We can plot the trajectory of the sensitivity with the standard deviation bars.

```
# For the first parameter (a)
stdv1 = sqrt.(m.variances[1])
p = plot(m.means[1]', yerror=stdv1)
```

```
# For the second parameter (b)
stdv2 = sqrt.(m.variances[2])
p = plot(m.means[2]', yerror=stdv2)
```

For Sobol Method

```
s0 = sobol_sensitivity(prob,Tsit5(),t,[[1,5],[0.5,5]],N,0)
Out[8]: 2-element Array{Array{Float64,2},1}:
[NaN 0.507831 … 1.00731 1.00436; NaN 1.92336 … 0.732384 0.730945]
[NaN 0.47214 … 0.676224 0.681525; NaN -1.68656 … 0.879557 0.877603]
s1 = sobol_sensitivity(prob,Tsit5(),t,[[1,5],[0.5,5]],N,1)
Out[9]: 2-element Array{Array{Float64,2},1}:
[NaN 0.39537 … 0.341697 0.343645; NaN -2.06101 … 0.10922 0.106976]
[NaN 0.652815 … 0.00910675 0.00815206; NaN 5.24832 … 0.296978 0.296639]
s2 = sobol_sensitivity(prob,Tsit5(),t,[[1,5],[0.5,5]],N,2)
Out[10]: 1-element Array{Array{Float64,2},1}:
[NaN -0.0596478 … 0.652303 0.657847; NaN -1.84504 … 0.645139 0.620036]
```

We can decide which order of Sobol Indices we are interested in my passing an argument for it, by default it gives the second order indices.

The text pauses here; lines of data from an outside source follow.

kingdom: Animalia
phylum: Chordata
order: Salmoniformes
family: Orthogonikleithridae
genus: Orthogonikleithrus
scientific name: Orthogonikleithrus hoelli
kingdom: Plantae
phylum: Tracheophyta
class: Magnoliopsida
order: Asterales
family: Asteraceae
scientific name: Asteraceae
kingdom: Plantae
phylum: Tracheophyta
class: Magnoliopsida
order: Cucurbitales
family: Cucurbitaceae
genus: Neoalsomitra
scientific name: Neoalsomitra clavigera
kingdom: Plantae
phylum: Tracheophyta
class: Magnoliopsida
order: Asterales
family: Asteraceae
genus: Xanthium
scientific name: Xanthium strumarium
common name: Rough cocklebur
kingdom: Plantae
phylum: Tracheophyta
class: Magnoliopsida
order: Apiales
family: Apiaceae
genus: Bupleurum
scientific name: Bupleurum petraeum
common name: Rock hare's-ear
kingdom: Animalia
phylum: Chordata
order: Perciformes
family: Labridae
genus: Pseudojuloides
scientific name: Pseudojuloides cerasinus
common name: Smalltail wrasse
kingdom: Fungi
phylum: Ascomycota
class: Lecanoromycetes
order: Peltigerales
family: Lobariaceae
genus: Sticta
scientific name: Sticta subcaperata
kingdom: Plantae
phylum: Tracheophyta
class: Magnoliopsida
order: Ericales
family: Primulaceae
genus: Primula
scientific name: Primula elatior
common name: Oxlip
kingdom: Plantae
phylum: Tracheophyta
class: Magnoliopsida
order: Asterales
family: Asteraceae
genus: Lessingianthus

Again the result is obtained over the entire `timespan`

We plot the first order and total order Sobol Indices for some timepoints for each of the parameters (`a`

and `b`

).

```
p1 = bar(["a","b"],[s0[1][end-2],s0[2][end-2]],color=[:red,:blue],title="Total Order Indices at t=9.949748743718592",legend=false)
p2 = bar(["a","b"],[s1[1][end-2],s1[2][end-2]],color=[:red,:blue],title="First Order Indices at t=9.949748743718592",legend=false)
p3 = bar(["a","b"],[s0[1][3],s0[2][3]],color=[:red,:blue],title="Total Order Indices at t=0.05025125628140704",legend=false)
p4 = bar(["a","b"],[s1[1][3],s1[2][3]],color=[:red,:blue],title="First Order Indices at t=0.05025125628140704",legend=false)
plo = plot(p1,p2,p3,p4,layout=(4,1),size=(600,500))
```

Here we plot the Sobol indices of first order and the total Sobol indices for the parameters `a`

and `b`

. The plots are obtained by getting the Sobol Indices at the `t = 9.949748743718592`

and the `t = 0.05025125628140704`

time point of the first dependent variable `x(t)`

from the 200-length sensitivities over the entire time span. The length of the bar represents the quantification of the sensitivity of the output to that parameter and hence for the 199th time point you can say that `x(t)`

is more sensitive to `b`

, also you can observe how the relative difference between `a`

and `b`

is larger in the first order than the total order indices, this tells us that most of the contribution of `a`

to `x(t)`

arises from interactions and it's individual non-interaction contribution is significantly lesser than `b`

and vice-versa for `b`

as it's first order plot indicates quite high value.